Le groupe terroriste Boko Haram

Le groupe terroriste Boko Haram a perpétré une attaque meurtrière contre les forces armées tchadiennes, tuant près de cent soldats. Les assaillants ont aussi emporté du matériel militaire.

Drame au Tchad où le groupe djihadiste Boko Haram, qui a prêté allégeance au mouvement terroriste Etat Islamique, a lancé un assaut contre des militaires des forces de défense et de sécurité tchadiennes, à Boma, dans la province du Lac au Tchad. L’assaut a été lourd de conséquences puisqu’il a occasionné de lourdes pertes, en vies humaines, dans les rangs de l’armée de ce pays d’Afrique Centrale.

Selon des sources sécuritaires tchadiennes, les assaillants ont entraîné la mort de 92 soldats, ajoutant que le coup était bien planifié d’autant que même les renforts ont été pris pour cible par des tirs nourris qui les ont empêchés d’arriver sur le théâtre des opérations. Beaucoup de ces soldats venus en renfort auraient d’ailleurs péri au cours de cette attaque d’une rare violence.

D’ailleurs, le Président tchadien, Idriss Déby, qui s’est rendu sur les lieux de l’attaque, mardi 24 mars 2020, a reconnu que c’était la première fois que son armée perdait autant d’hommes.
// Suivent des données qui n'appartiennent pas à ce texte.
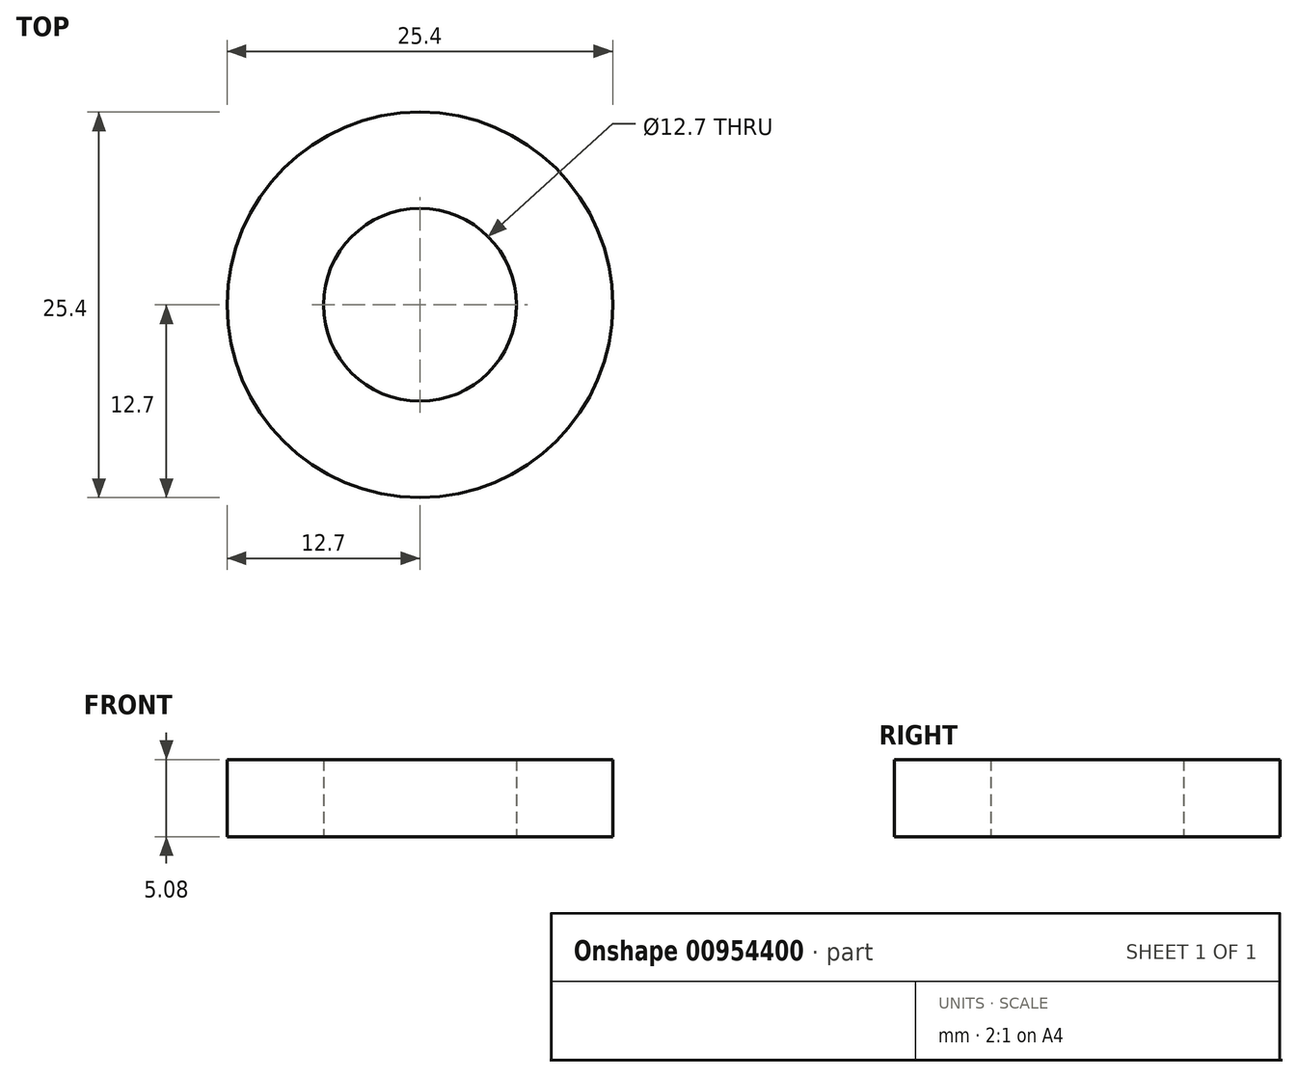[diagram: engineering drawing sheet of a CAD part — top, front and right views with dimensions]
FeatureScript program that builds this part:
annotation { "Feature Type Name" : "Feature", "Feature Type Description" : "" }
export const myFeature = defineFeature(function(context is Context, id is Id, definition is map)
    precondition{}
    {
        {
            var Q0;
            Q0=qCreatedBy(makeId("Top.planeOp"),FACE);
            var sketch = newSketch(context, id + "F0", { "sketchPlane" : qUnion([Q0])});
            skCircle(sketch, "E0", {"center": v(0, 0) * mm, "radius": 6.35 * mm});
            skCircle(sketch, "E1", {"center": v(0, 0) * mm, "radius": 12.7 * mm});
            skSolve(sketch);
        }
        {
            var Q0;
            Q0=makeQuery(id+"F0.imprint","IMPRINT",FACE,{"disambiguationData":[TD([[makeQuery(id+"F0.imprint","IMPRINT",EDGE,{"derivedFrom":sQuery(id+"F0.wireOp",EDGE,"E0")}),-1.0]])]});
            extrude(context, id + "F1", {"entities" : qUnion([Q0]), "depth" : 5.08 * mm, "offsetDistance" : 25.4 * mm});
        }
    });
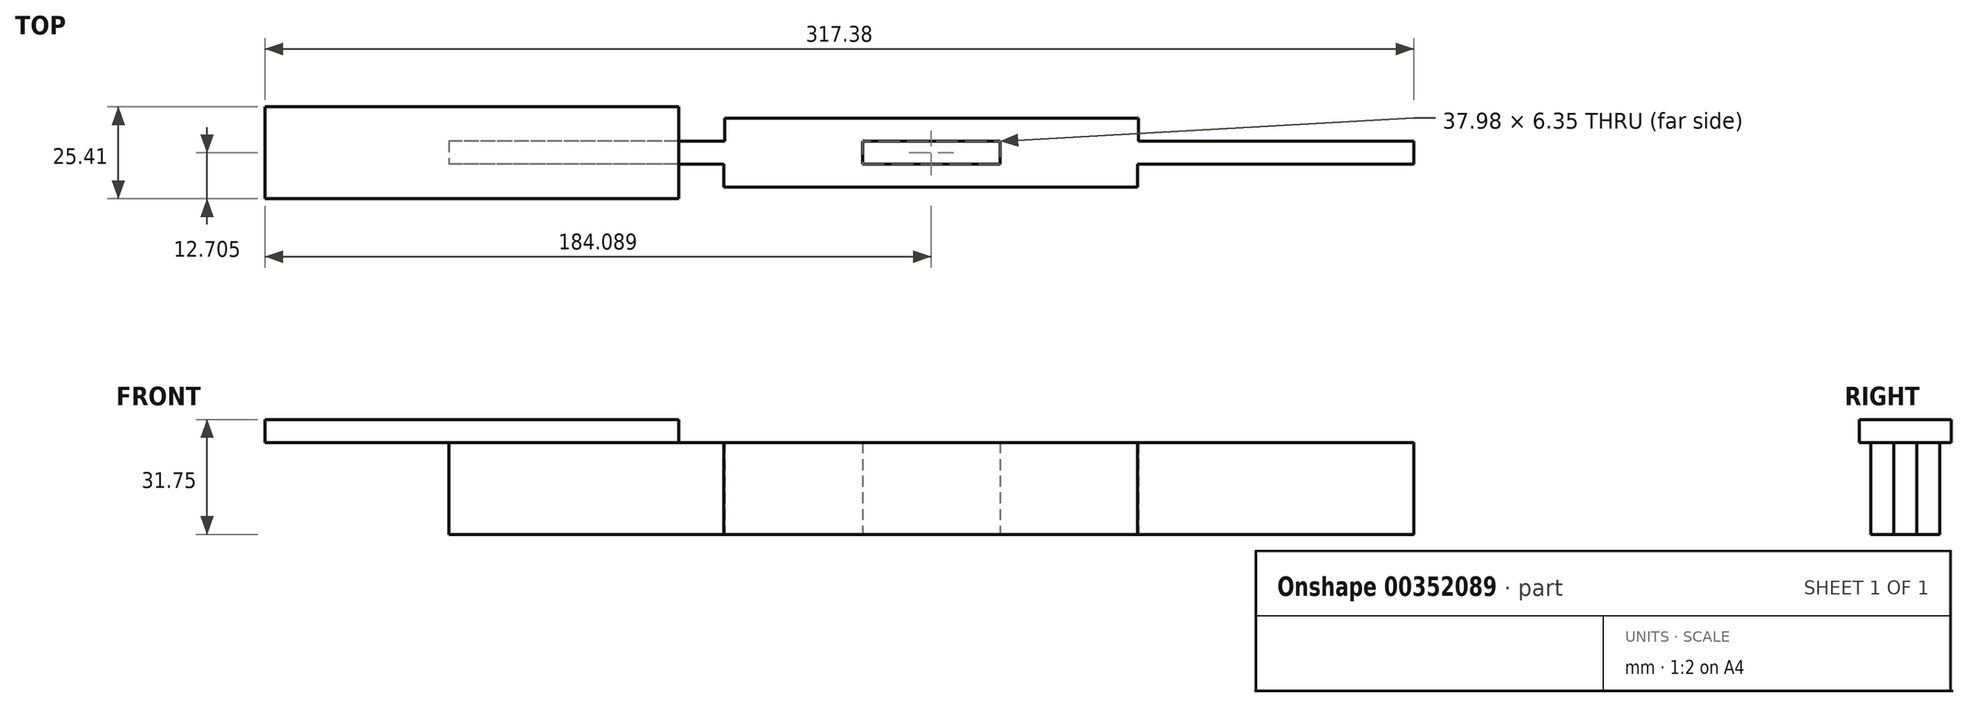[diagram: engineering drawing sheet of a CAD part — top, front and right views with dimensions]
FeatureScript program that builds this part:
annotation { "Feature Type Name" : "Feature", "Feature Type Description" : "" }
export const myFeature = defineFeature(function(context is Context, id is Id, definition is map)
    precondition{}
    {
        {
            var Q0;
            Q0=qCreatedBy(makeId("Front.planeOp"),FACE);
            var sketch = newSketch(context, id + "F0", { "sketchPlane" : qUnion([Q0])});
            skLineSegment(sketch, "E0.bottom", {"start": v(0, 0) * mm, "end": v(114.3, 0) * mm});
            skLineSegment(sketch, "E0.top", {"start": v(0, 25.4) * mm, "end": v(114.3, 25.4) * mm});
            skLineSegment(sketch, "E0.left", {"start": v(0, 0) * mm, "end": v(0, 25.4) * mm});
            skLineSegment(sketch, "E0.right", {"start": v(114.3, 0) * mm, "end": v(114.3, 25.4) * mm});
            skSolve(sketch);
        }
        {
            var Q0;
            Q0=qSketchRegion(id+"F0",true);
            extrude(context, id + "F1", {"entities" : qUnion([Q0]), "depth" : 6.35 * mm});
        }
        {
            var Q0;
            Q0=makeQuery(id+"F1.opExtrude","CAP_FACE",FACE,{"disambiguationData":[OSD([sQuery(id+"F0.wireOp",EDGE,"E0.bottom"),sQuery(id+"F0.wireOp",EDGE,"E0.top"),sQuery(id+"F0.wireOp",EDGE,"E0.left"),sQuery(id+"F0.wireOp",EDGE,"E0.right")])],"isStart":true});
            var sketch = newSketch(context, id + "F2", { "sketchPlane" : qUnion([Q0])});
            skLineSegment(sketch, "E1.bottom", {"start": v(-38.34, 25.4) * mm, "end": v(75.96, 25.4) * mm});
            skLineSegment(sketch, "E1.top", {"start": v(-38.34, 0) * mm, "end": v(75.96, 0) * mm});
            skLineSegment(sketch, "E1.left", {"start": v(-38.34, 25.4) * mm, "end": v(-38.34, 0) * mm});
            skLineSegment(sketch, "E1.right", {"start": v(75.96, 25.4) * mm, "end": v(75.96, 0) * mm});
            skSolve(sketch);
        }
        {
            var Q0;
            Q0=qSketchRegion(id+"F2",true);
            extrude(context, id + "F3", {"entities" : qUnion([Q0]), "operationType" : NewBodyOperationType.ADD, "depth" : 6.35 * mm});
        }
        {
            var Q0;
            Q0=makeQuery(id+"F3.opExtrude","CAP_FACE",FACE,{"disambiguationData":[OSD([sQuery(id+"F2.wireOp",EDGE,"E1.bottom"),sQuery(id+"F2.wireOp",EDGE,"E1.top"),sQuery(id+"F2.wireOp",EDGE,"E1.left"),sQuery(id+"F2.wireOp",EDGE,"E1.right")])],"isStart":false});
            var sketch = newSketch(context, id + "F4", { "sketchPlane" : qUnion([Q0])});
            skLineSegment(sketch, "E2.bottom", {"start": v(-0.24, 25.4) * mm, "end": v(-114.54, 25.4) * mm});
            skLineSegment(sketch, "E2.top", {"start": v(-0.24, 0) * mm, "end": v(-114.54, 0) * mm});
            skLineSegment(sketch, "E2.left", {"start": v(-0.24, 25.4) * mm, "end": v(-0.24, 0) * mm});
            skLineSegment(sketch, "E2.right", {"start": v(-114.54, 25.4) * mm, "end": v(-114.54, 0) * mm});
            skSolve(sketch);
        }
        {
            var Q0;
            Q0=qSketchRegion(id+"F4",true);
            extrude(context, id + "F5", {"entities" : qUnion([Q0]), "operationType" : NewBodyOperationType.ADD, "depth" : 6.35 * mm});
        }
        {
            var Q0;
            Q0=makeQuery(id+"F1.opExtrude","CAP_FACE",FACE,{"disambiguationData":[OSD([sQuery(id+"F0.wireOp",EDGE,"E0.bottom"),sQuery(id+"F0.wireOp",EDGE,"E0.top"),sQuery(id+"F0.wireOp",EDGE,"E0.left"),sQuery(id+"F0.wireOp",EDGE,"E0.right")])],"isStart":true});
            var sketch = newSketch(context, id + "F6", { "sketchPlane" : qUnion([Q0])});
            skLineSegment(sketch, "E3.bottom", {"start": v(-76.32, 25.4) * mm, "end": v(-190.62, 25.4) * mm});
            skLineSegment(sketch, "E3.top", {"start": v(-76.32, 0) * mm, "end": v(-190.62, 0) * mm});
            skLineSegment(sketch, "E3.left", {"start": v(-76.32, 25.4) * mm, "end": v(-76.32, 0) * mm});
            skLineSegment(sketch, "E3.right", {"start": v(-190.62, 25.4) * mm, "end": v(-190.62, 0) * mm});
            skSolve(sketch);
        }
        {
            var Q0;
            Q0=qSketchRegion(id+"F6",true);
            extrude(context, id + "F7", {"entities" : qUnion([Q0]), "operationType" : NewBodyOperationType.ADD, "depth" : 6.35 * mm});
        }
        {
            var Q0;
            Q0=makeQuery(id+"F7.boolean.opBoolean","MERGE",FACE,{"derivedFrom":[makeQuery(id+"F5.boolean.opBoolean","MERGE",FACE,{"derivedFrom":[makeQuery(id+"F3.boolean.opBoolean","MERGE",FACE,{"derivedFrom":[makeQuery(id+"F1.opExtrude","SWEPT_FACE",FACE,{"disambiguationData":[OSD([sQuery(id+"F0.wireOp",EDGE,"E0.top")])]}),makeQuery(id+"F3.opExtrude","SWEPT_FACE",FACE,{"disambiguationData":[OSD([sQuery(id+"F2.wireOp",EDGE,"E1.bottom")])]})]}),makeQuery(id+"F5.opExtrude","SWEPT_FACE",FACE,{"disambiguationData":[OSD([sQuery(id+"F4.wireOp",EDGE,"E2.bottom")])]})]}),makeQuery(id+"F7.opExtrude","SWEPT_FACE",FACE,{"disambiguationData":[OSD([sQuery(id+"F6.wireOp",EDGE,"E3.bottom")])]})]});
            var sketch = newSketch(context, id + "F8", { "sketchPlane" : qUnion([Q0])});
            skLineSegment(sketch, "E4", {"start": v(-85.02, 3.18) * mm, "end": v(10.29, 3.18) * mm});
            skLineSegment(sketch, "E5.bottom", {"start": v(-12.46, 3.18) * mm, "end": v(-126.76, 3.18) * mm});
            skLineSegment(sketch, "E5.top", {"start": v(-12.46, 15.88) * mm, "end": v(-126.76, 15.87) * mm});
            skLineSegment(sketch, "E5.left", {"start": v(-12.46, 3.18) * mm, "end": v(-12.46, 15.88) * mm});
            skLineSegment(sketch, "E5.right", {"start": v(-126.76, 3.17) * mm, "end": v(-126.76, 15.87) * mm});
            skLineSegment(sketch, "E6.bottom", {"start": v(-126.76, 3.18) * mm, "end": v(-12.46, 3.18) * mm});
            skLineSegment(sketch, "E6.top", {"start": v(-126.76, -9.52) * mm, "end": v(-12.46, -9.52) * mm});
            skLineSegment(sketch, "E6.left", {"start": v(-126.76, 3.18) * mm, "end": v(-126.76, -9.52) * mm});
            skLineSegment(sketch, "E6.right", {"start": v(-12.46, 3.17) * mm, "end": v(-12.46, -9.52) * mm});
            skSolve(sketch);
        }
        {
            var Q0;
            Q0=qSketchRegion(id+"F8",true);
            extrude(context, id + "F9", {"entities" : qUnion([Q0]), "operationType" : NewBodyOperationType.ADD, "depth" : 6.35 * mm});
        }
    });
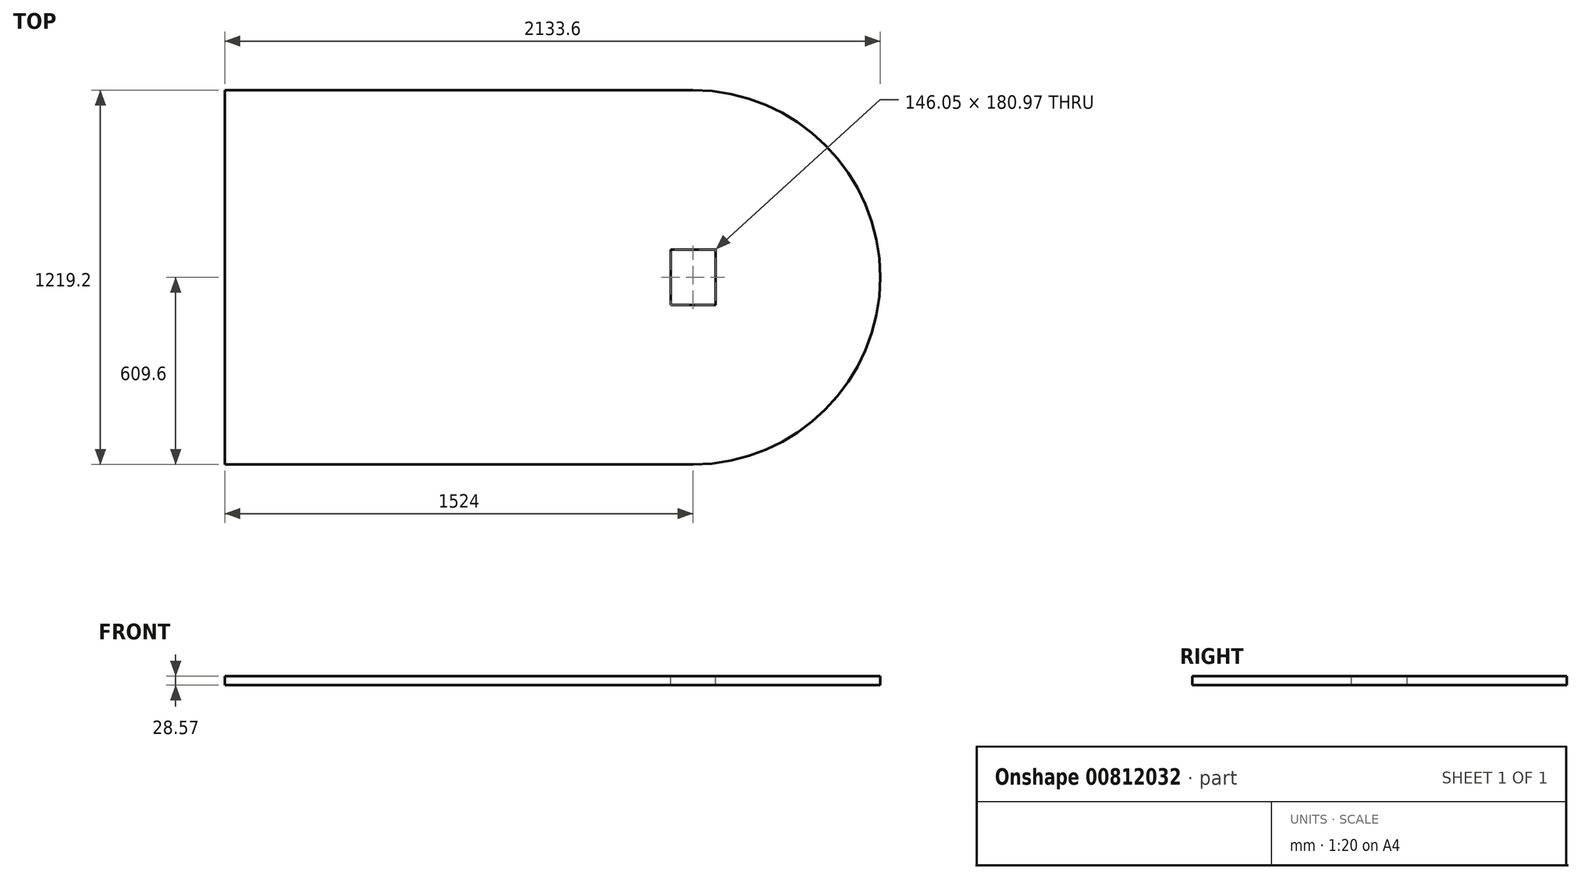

Le chef de l’Etat, qui a salué la bravoure de ses hommes, a décidé de porter le combat, faisant part de sa décision de rester dans la province, afin de préparer une « réplique foudroyante » à l’ennemi, qui vient de franchir une ligne rouge.

Certains témoins évoquent un bilan beaucoup plus lourd que les pertes en vies humaines annoncées par les autorités, tellement l’attaque a été violente. Mieux, ajoutent ces témoins, il n’est pas à écarter que les assaillants aient emporté avec eux des soldats. Ce qui pourrait justifier la décision ferme prise par Idriss Déby de prolonger son séjour dans la région afin de débusquer les assaillants. Au besoin, libérer ses « hommes » pris en otage.

Au cours de leur repli, les éléments du groupe Boko Haram, qui auraient détruit une vingtaine de voitures et autres blindés de l’armée tchadienne, auraient emporté par devers eux du matériel militaire.